I know insertion be faster than selection, but for large arrays and in the worstest case?
The size of the array involved is rarely of much consequence.
The real question is the speed of comparison vs. copying. The time a selection sort will win is when a comparison is a lot faster than copying. Just for example, let's assume two fields: a single int as a key, and another megabyte of data attached to it.
In such a case, comparisons involve only that single int, so it's really fast, but copying involves the entire megabyte, so it's almost certainly quite a bit slower.
Since the selection sort does a lot of comparisons, but relatively few copies, this sort of situation will favor it. The insertion sort does a lot more copies, so in a situation like this, the slower copies will slow it down quite a bit.
As far as worst case for a insertion sort, it'll be pretty much the opposite -- anything where copying is fast, but comparison is slow. There are a few more cases that favor insertion as well, such as when elements might be slightly scrambled, but each is still within a short distance of its final location when sorted.
If the data doesn't provide a solid indication in either direction, chances are pretty decent that insertion sort will work out better.
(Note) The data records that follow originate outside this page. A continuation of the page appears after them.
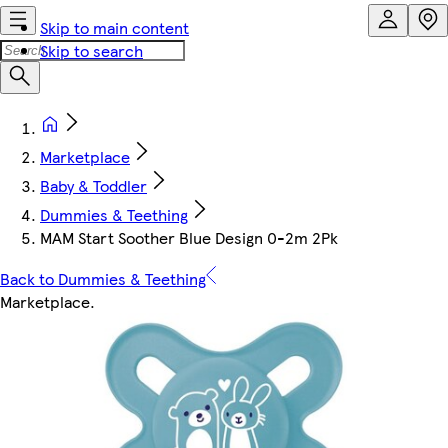
Skip to main content
Skip to search
Marketplace
Baby & Toddler
Dummies & Teething
MAM Start Soother Blue Design 0-2m 2Pk
Back to Dummies & Teething
Marketplace
.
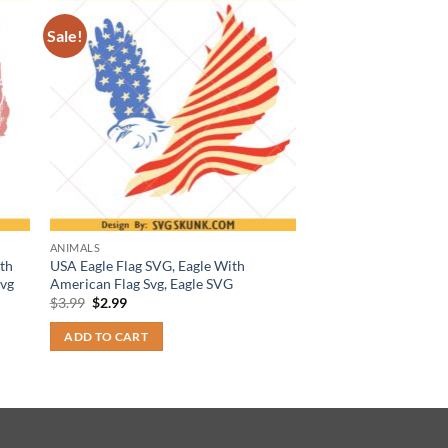
Sale!
ANIMALS
th
USA Eagle Flag SVG, Eagle With
svg
American Flag Svg, Eagle SVG
Original
Current
$
3.99
$
2.99
price
price
was:
is:
ADD TO CART
$3.99.
$2.99.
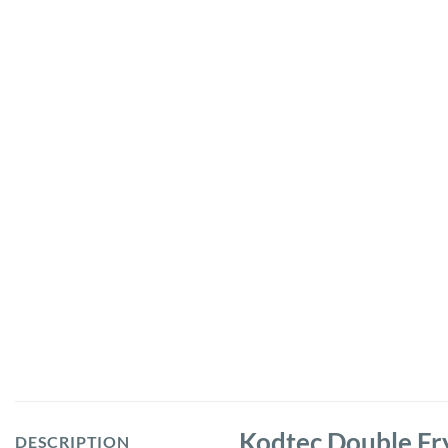
Kodtec Double Fr
DESCRIPTION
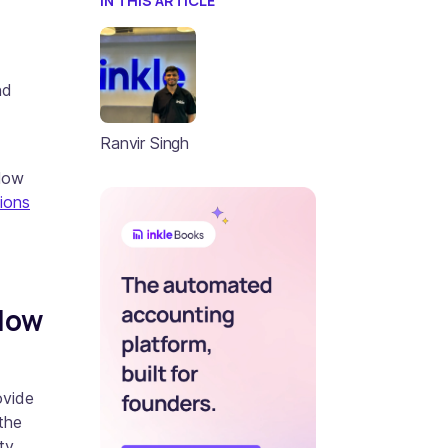
IN THIS ARTICLE
nd
Ranvir Singh
flow
sions
low
ovide
the
ty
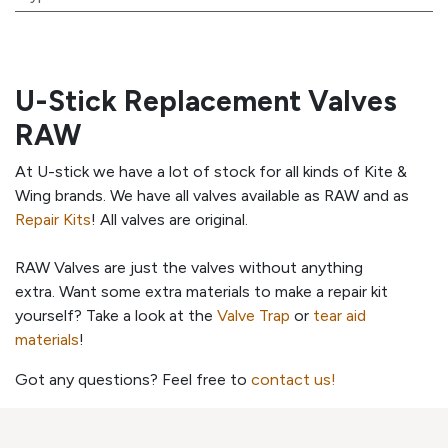
U-Stick Replacement Valves
RAW
At U-stick we have a lot of stock for all kinds of Kite &
Wing brands. We have all valves available as RAW and as
Repair Kits
! All valves are original.
RAW Valves are just the valves without anything
extra. Want some extra materials to make a repair kit
yourself? Take a look at the
Valve Trap
or
tear aid
materials
!
Got any questions? Feel free to
contact us!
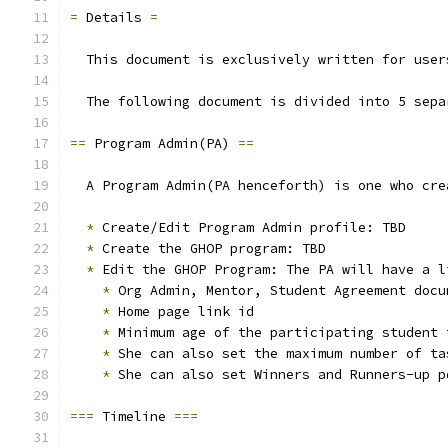
=
 Details 
=
  This document is exclusively written for user
  The following document is divided into 5 sepa
==
 Program Admin(PA) 
==
  A Program Admin(PA henceforth) is one who cre
*
 Create/Edit Program Admin profile: TBD
*
 Create the GHOP program: TBD
*
 Edit the GHOP Program: The PA will have a l
*
 Org Admin, Mentor, Student Agreement docu
*
 Home page link id
*
 Minimum age of the participating student 
*
 She can also set the maximum number of ta
*
 She can also set Winners and Runners-up p
===
 Timeline 
===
According to the Wikipedia article,
In general, insertion sort will write to the array O(n2) times,
whereas selection sort will write only O(n) times. For this reason
selection sort may be preferable in cases where writing to memory is
significantly more expensive than reading, such as with EEPROM or
flash memory.
That's going to be true regardless of the array size. In fact, the difference will be more pronounced as the arrays get larger.
Insertion sort, if well implemented use memcpy() to move the other values. So it depends on the processor, the cache speed (first level 2nd level chache), the cache size, when one algo becomes faster then the other.
I remember an implementations (was it java?) where one algo was used when the number of elements did not exceed a specific hard coded threshold, otherwise another algo was used.
So, you simply have to measure it.
The big O notation is for small and medium array a bit misleading, then O(N) means c * O(N).
And the factor c influences the total execution time.